We know that taxes can be really confusing. While we can’t give partners financial or tax advice (everyone’s personal situation is different), here’s a quick rundown of generally what to expect when your Bean Stock RSUs vest and if you choose to sell Starbucks shares that you received from Bean Stock.

1.  When your Bean Stock RSUs vest, you get shares of Starbucks stock.

This is considered a taxable event. Starbucks will withhold any applicable taxes (Federal, Social Security, Medicare and any state or local taxes) in the form of shares. After taxes, the net shares (shares less taxes) are deposited to your Fidelity account.

EXAMPLE (for illustrative purposes only)
Let’s say you received 10 RSUs, and one year later when the first 50% (5 units) vest, the closing price of Starbucks stock is $60 and your tax rate is 35%*.

Your taxable income: 5 shares x $60 = $300
Your taxes due: $300 (your taxable income) x 35% (your tax rate) = $105

2 shares** will be withheld to cover the taxes due and the remaining 3 shares go into your Fidelity account.

* The example shows estimated tax withholding. For your own personal situation, we encourage all partners to consult with their own tax adviser with respect to local tax consequences in regards to taxation of RSUs at the time of vest.
** Shares will be rounded up to the nearest whole share, and any residual from the netting of shares will be refunded to you through payroll.

2.  The value you receive from your Bean Stock when it vests will be reported on your W-2 as part of your earnings. Starbucks mails a W-2 to each partner’s home address by January 31 for the previous year’s wages and taxes.

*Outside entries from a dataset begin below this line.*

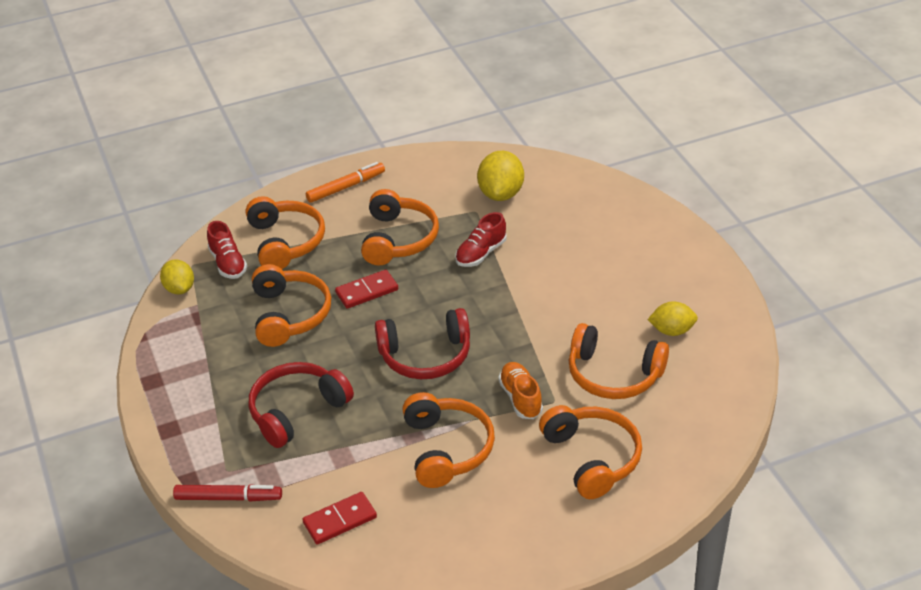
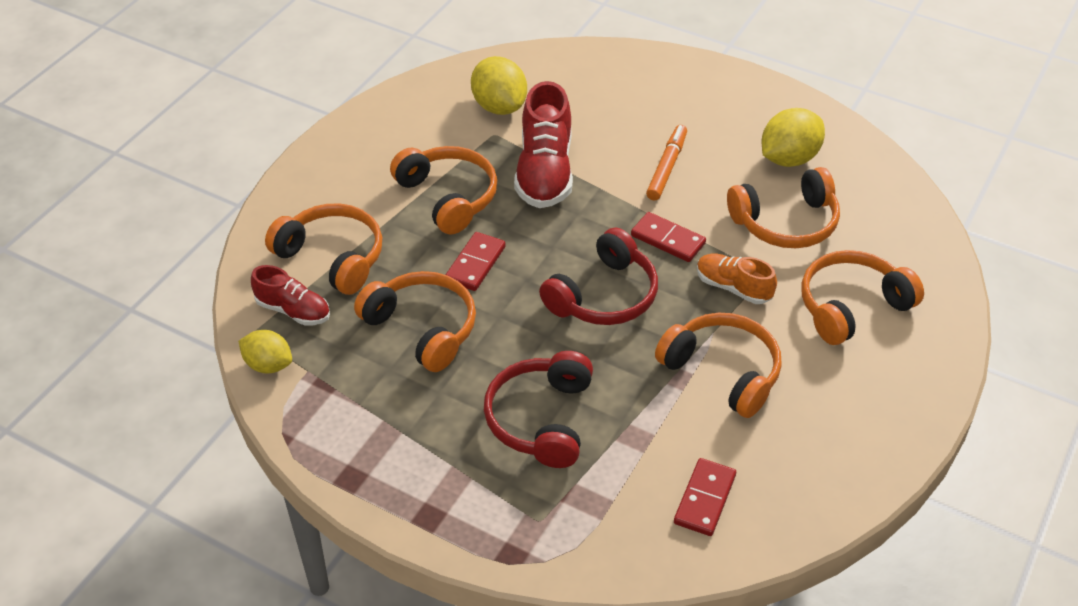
camera: 40 degrees left, 5 degrees up
(228, 498) = (572, 547): red marker -> none
(346, 187) = (334, 171): orange marker -> orange marker (667, 167)
(481, 253) = (544, 172): red shoe -> red shoe, size x1.73
(513, 342) = (668, 239): none -> red domino
(592, 458) = (852, 307): orange headphones -> orange headphones turned 60 degrees counterclockwise
(672, 331) = (789, 158): yellow lemon -> yellow lemon, size x1.52

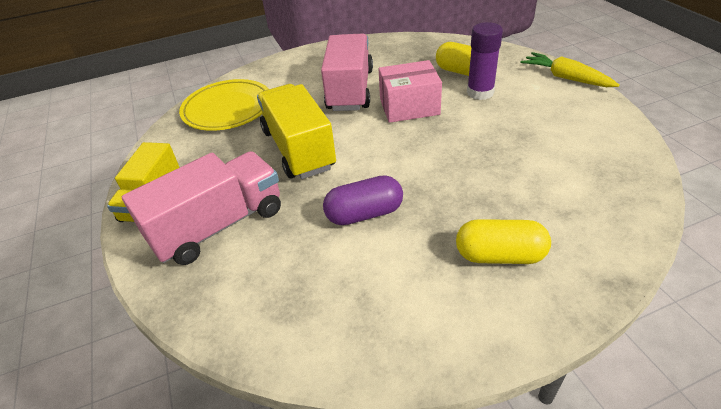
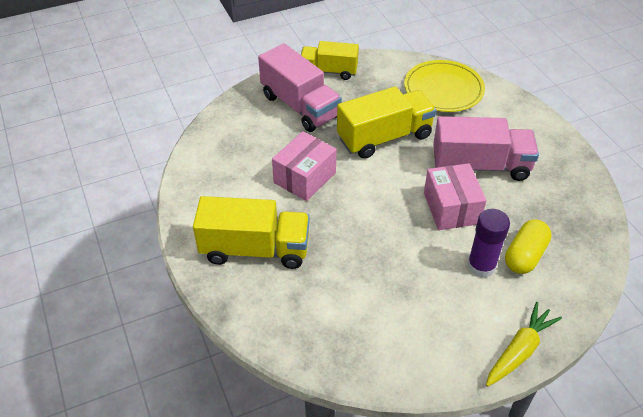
camera: 85 degrees right, 5 degrees up
(364, 214) = (305, 178): purple capsule -> pink box
(499, 255) = (255, 249): yellow capsule -> yellow truck

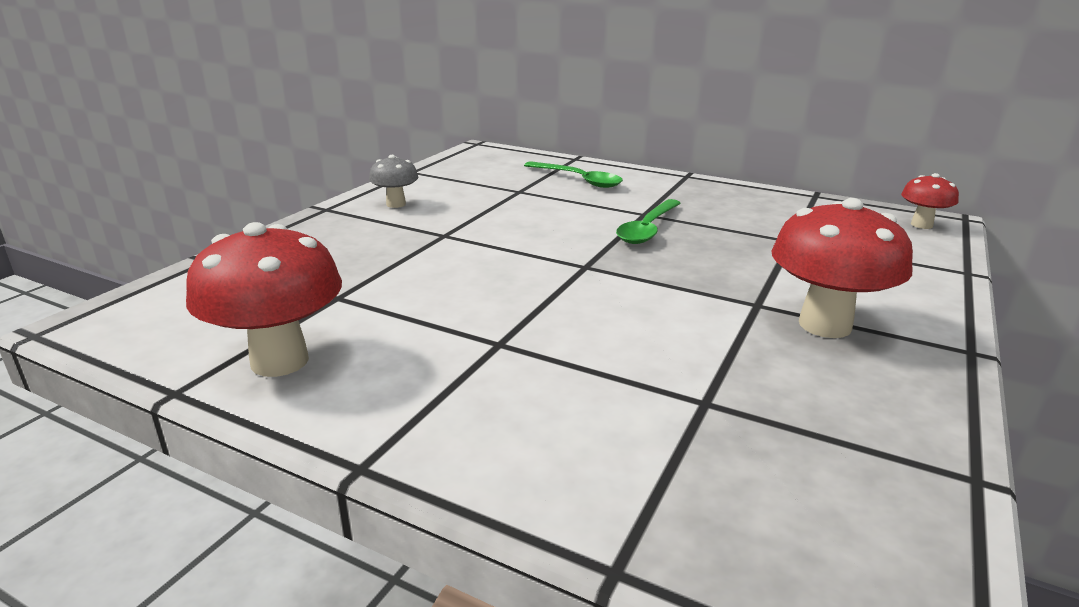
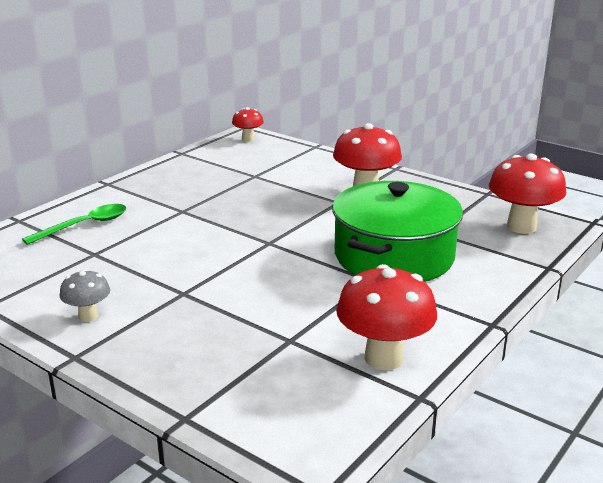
camera: 80 degrees left, 0 degrees up
(586, 360) = (394, 256): none -> green pot
(648, 229) = (213, 214): green spoon -> none
(821, 533) = (521, 227): none -> red mushroom

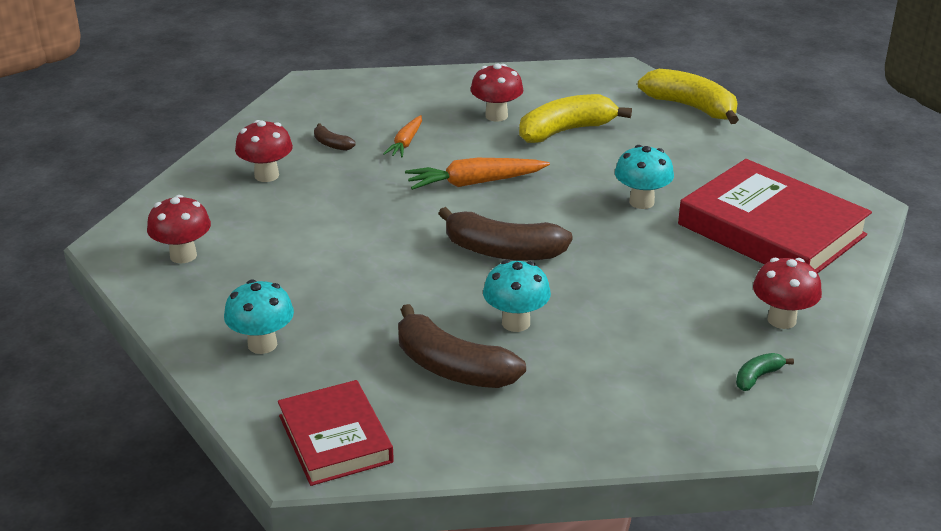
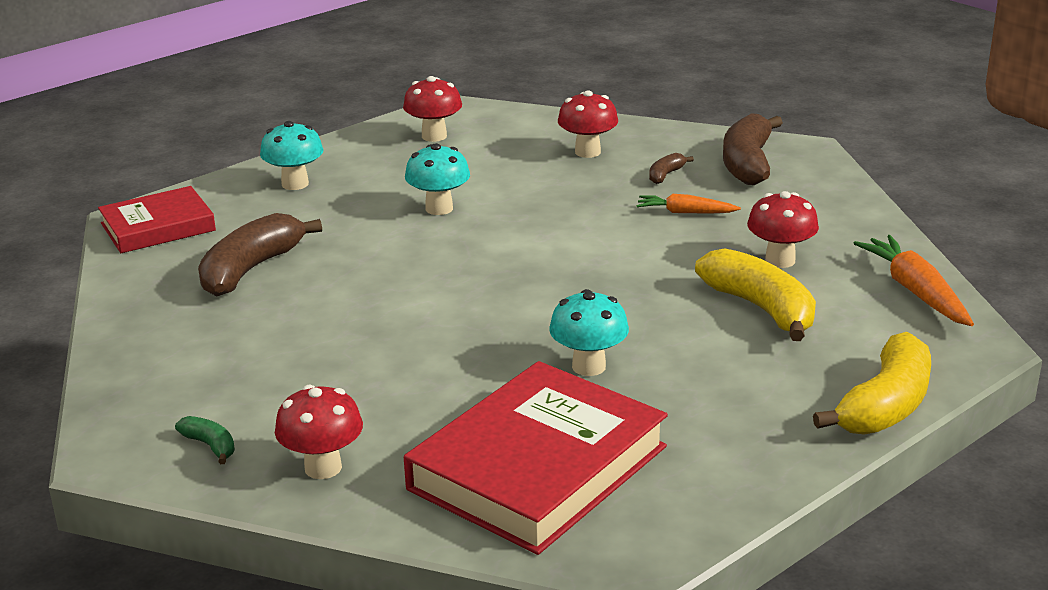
camera: 85 degrees right, 5 degrees down
(474, 183) = (605, 257): orange carrot -> orange carrot (915, 291)
(502, 251) = (459, 282): brown banana -> brown banana (747, 163)
(516, 323) = (323, 297): turquoise mushroom -> turquoise mushroom (439, 208)

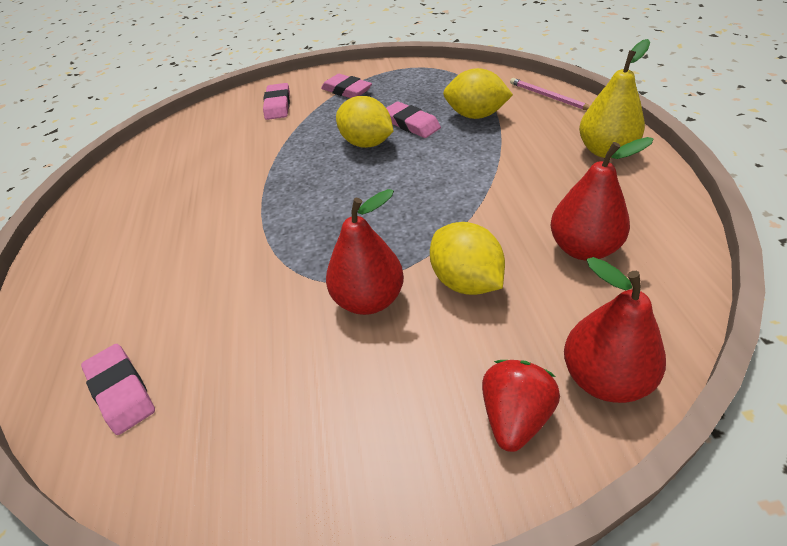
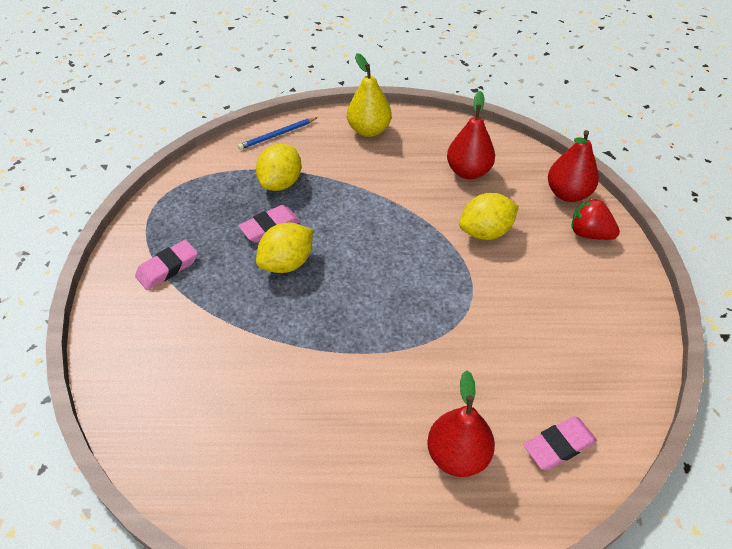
camera: 85 degrees left, 5 degrees up
(278, 105) = (158, 334): pink eraser -> none
(369, 299) = (492, 285): red pear -> red pear (457, 455)
(548, 97) = (277, 135): pink pencil -> blue pencil

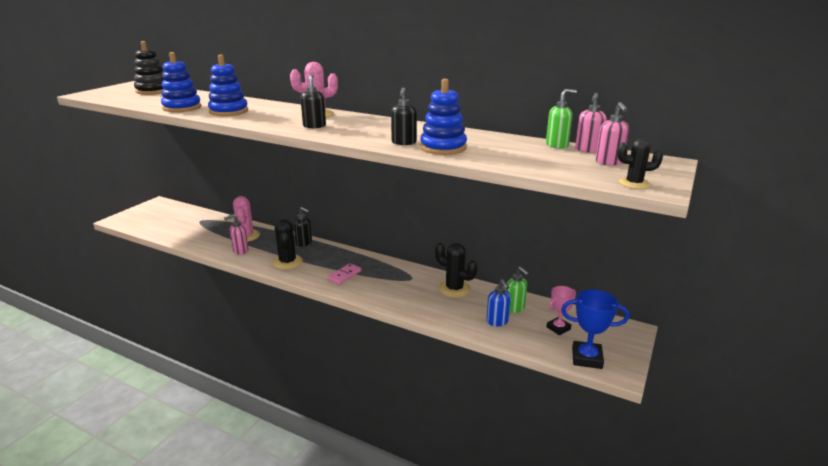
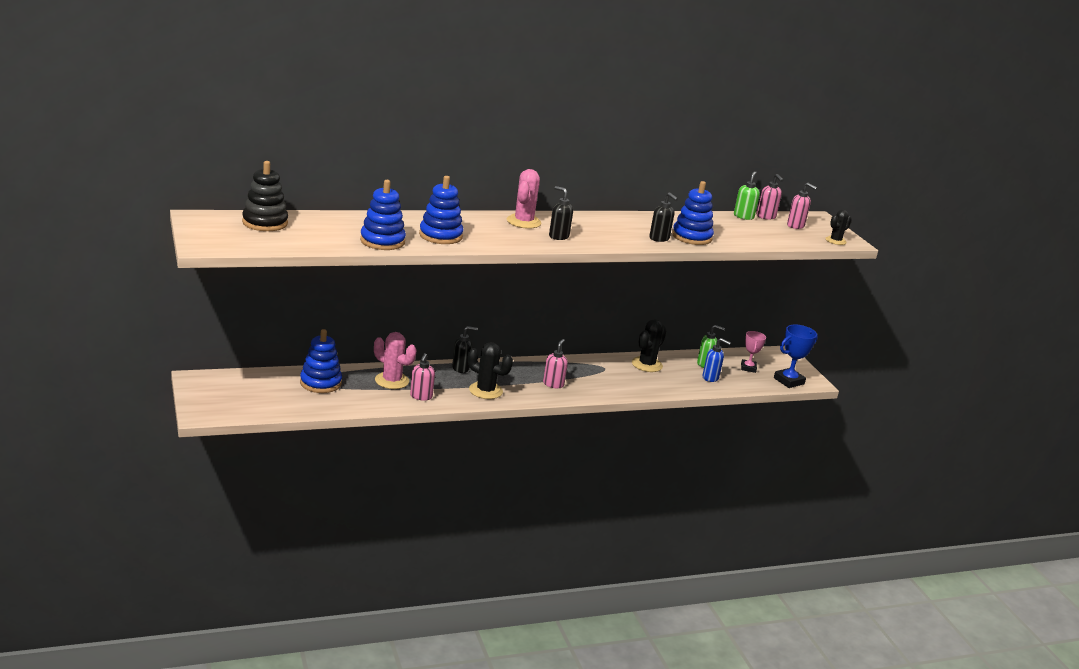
camera: 50 degrees left, 0 degrees up
(206, 224) = (320, 383): none -> blue stacking toy
(344, 275) = (553, 384): pink domino -> pink soap dispenser
(454, 289) = (647, 364): black cactus -> black cactus turned 45 degrees counterclockwise

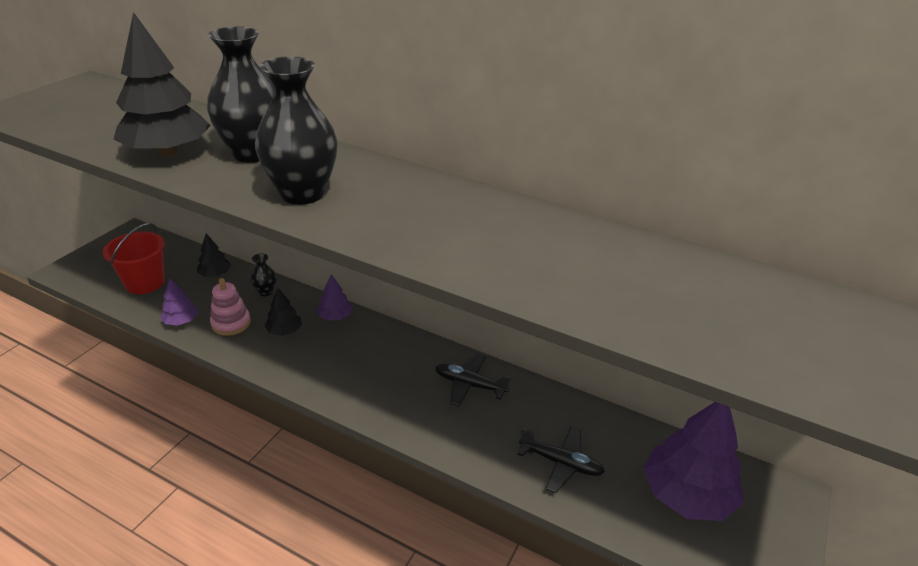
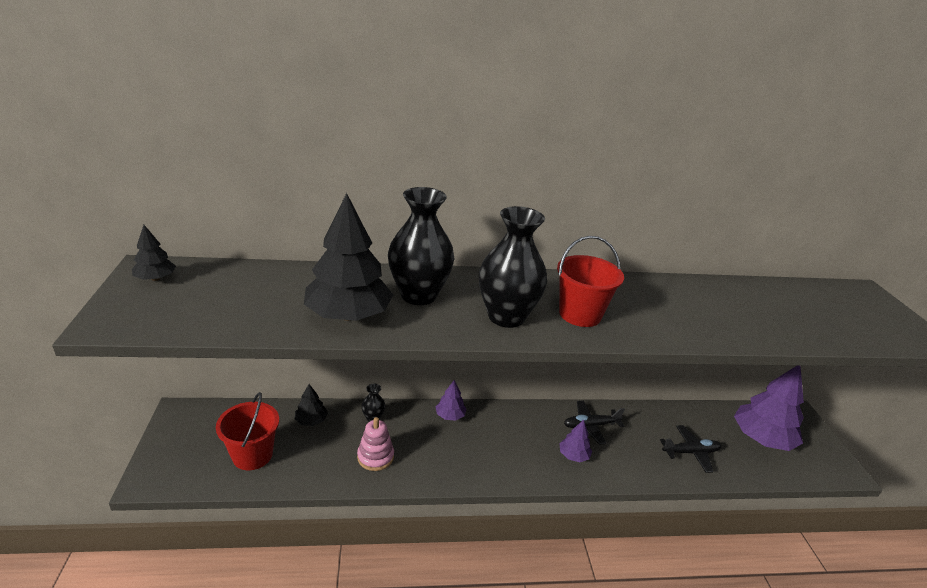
camera: 35 degrees left, 5 degrees down
(181, 321) = (330, 474): purple tree -> purple tree (573, 455)
(284, 331) = (425, 444): black tree -> black tree (155, 278)
(384, 214) = (580, 314): none -> red bucket

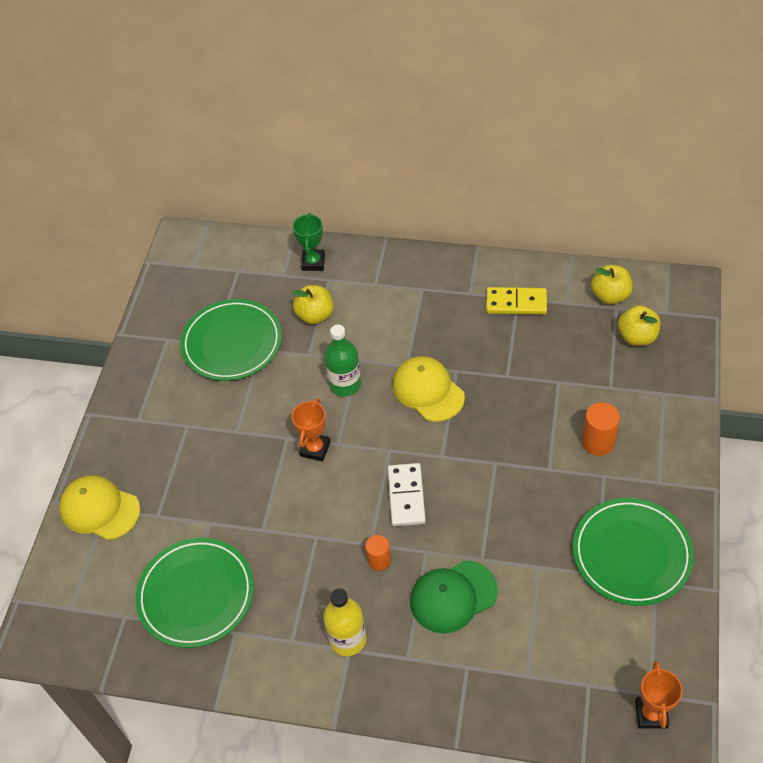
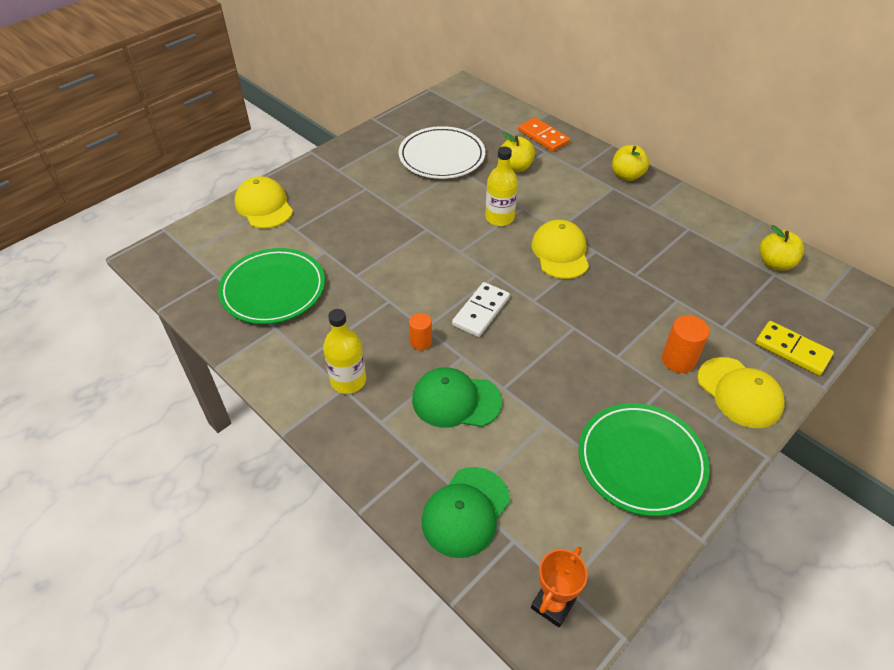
camera: 30 degrees right, 5 degrees down
(232, 343) = (442, 156): green plate -> white plate
(313, 262) = (543, 137): green trophy -> orange domino
(315, 449) = (440, 246): orange trophy -> none
(345, 384) = (499, 218): green bottle -> yellow bottle
(516, 303) = (684, 230): yellow domino -> yellow domino (792, 350)
(536, 687) = (465, 511): none -> green cap
(637, 337) = (778, 303): yellow apple -> yellow apple (627, 176)
(661, 443) = (739, 392): none -> yellow cap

EXAMPLE (for illustrative purposes only)
Following the example above:

  • The value of the total shares ($300), is included in boxes 1, 3 (up to maximum wage base) and 5
  • The taxes withheld ($105), is included in boxes 2, 4 (up to maximum wage base) and 6
  • If state or local taxes applied, the value of the total shares is included in boxes 16 and 18 and taxes withheld in boxes 17 and 19

Starbucks also reports “RSU Gain” ($300) in box 14

3.  If you do not sell the shares you received from Bean Stock, the income and taxes have already been included on your W-2, so aside from entering your W-2 information on your tax return, you do not need to report any income or taxes separately. However, if you’ve received dividends on the shares you’ve held, please be sure to read the section below on dividends.

OR

3.  If you sell the shares you received from Bean Stock, you’ll have another taxable event, but it will be handled differently than the taxable event at vest because you own the shares outright. Starbucks has no visibility to this activity.

Whether you hold the shares for a day or years after the vest, you will have a taxable event when you sell those shares. Depending on the value of your shares at sale, you may have a gain or a loss to report on your annual tax return.

EXAMPLE (for illustrative purposes only)
GAIN: Let’s say that you decide to sell your 3 shares and the stock price is $65. After the sale, Fidelity will deposit the cash proceeds to your account. 3 shares x $65 (sale price) = $195 less commission/fees

You’ve already paid taxes on these 3 shares at $60 per share when they vested, so to determine your taxable income at sale, take the sale price minus the original price of your shares (this is usually called cost basis).

$65 (sale price) – $60 (cost basis) = $5 x 3 shares sold = $15 gain to report

LOSS: Let’s say that you decide to sell your 3 shares and the stock price is $55. After the sale, Fidelity will deposit the cash proceeds to your account. 3 shares x $55 (sale price) = $165 less commission/fees

You’ve already paid taxes on these 3 shares at $60 per share, so to determine your taxable income at sale, take the sale price minus the original price of your shares (this is usually called cost basis).

$55 (sale price) – $60 (cost basis) = -$5 x 3 shares sold = $15 loss to report

When you sell shares, you will need to report this information on your annual tax return. Your broker (like Fidelity, who sells shares on your behalf) will mail your 1099-B Tax-Reporting Statement and a Supplemental Information Form by mid-February. Forms can also be found in your Fidelity account under Tax Forms. Fidelity publishes a step-by-step guide, to help walk you through the tax filing process.

4.  If you’ve received dividends on your Starbucks shares, this is taxable income.

  • If you received $10 or more in dividends, Form 1099-DIV, which shows your dividend income to be reported on your annual tax return, will be mailed by your broker by mid-February.
  • For a history of Starbucks dividends, see Dividend & Stock Split History.